This is not fingerpainting but "Sling Paint," an interactive art form being featured at the Utah Arts Festival, under way through today at Library Square in downtown Salt Lake City. Passersby find they can get involved in the painting process by splashing, plopping or spraying canvases with all the colors of the rainbow, using squirt guns, sponges, hands, even their hair . . . and, yes, brushes.

"Once I started, I didn't really know what to do," said McCullough, 22, of Salt Lake City, "and then I just went at it and had lots of fun. I think it's fun that you can be in there and interact with it and actually do stuff with the artists."

Brad Ford stands by, spattered with paint. He's the originator of the participatory Sling Paint event, as well as the festival's Webmaster. He compares this interactive expression of self and community to the work of an influential mid-20th century abstract expressionist.

"The whole idea is like Jackson Pollock. He did the same exact thing — except he was only one man doing it. This is a whole entire community," Ford said.

"Everyone can be an artist. It doesn't matter."

Festival volunteer Jessica Samowitz, 19, of Salt Lake City, agrees that Sling Paint allows people to express themselves.

"Adults like to play like kids and get messy and put paint on each other and play," she said. "I think it's fun — and I really like getting paint all over me."

Ford calls it "art at 100 mph," or an attempt to control chaos.

"I actually use people as my paint brushes," he said. Sometimes he gives participants a few pointers, "or I just let it happen."

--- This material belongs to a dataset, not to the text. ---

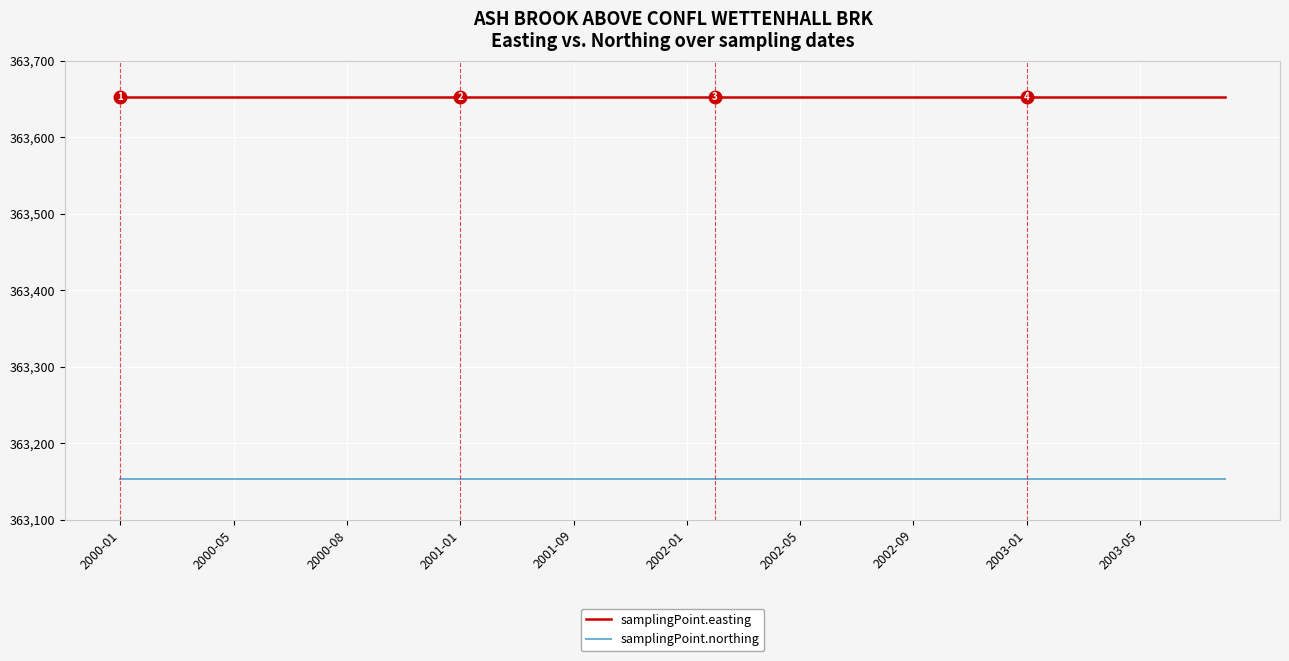

Which series has the largest total across all categories?

samplingPoint.easting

Ford is no stranger to unconventional approaches to art. He and friend Eddie Portillo painted a 12-by-6-foot canvas by dunking Portillo in paint and using items the audience threw to the two men.

But is it art?

"It took about two decades for people to say that photography was an art form because you just took a picture, and I kind of think that they are going to say the same exact thing about this," he said. "They are going to say, oh, it's not art, it's just splashed paint. But I'm saying that it is art."

The 27 canvases being created will be part of a local gallery exhibition, with the proceeds going back to the festival, Ford hopes.

"You cannot reproduce any one of these pieces ever again," he said. "It's all about time: It happens now; it happens here. It all depends on the person doing it, so each one is an original. It's done by everyone. It's something for the community."

Each panel is a snapshot.

"That's what also makes these enjoyable by everyone because it's not just a landscape or a horse or a nude or something like that. It is whatever it is," he said.

This year's Utah Arts Festival at Library Square, 200 E. 400 South, concludes today. Hours are noon until 11 p.m. Admission is $7 for adults and $3.50 for seniors. Children 12 and under get in free. For more information, call 322-2428.

Sling Paint, near the Festival Stage, is under way from noon until 8 p.m.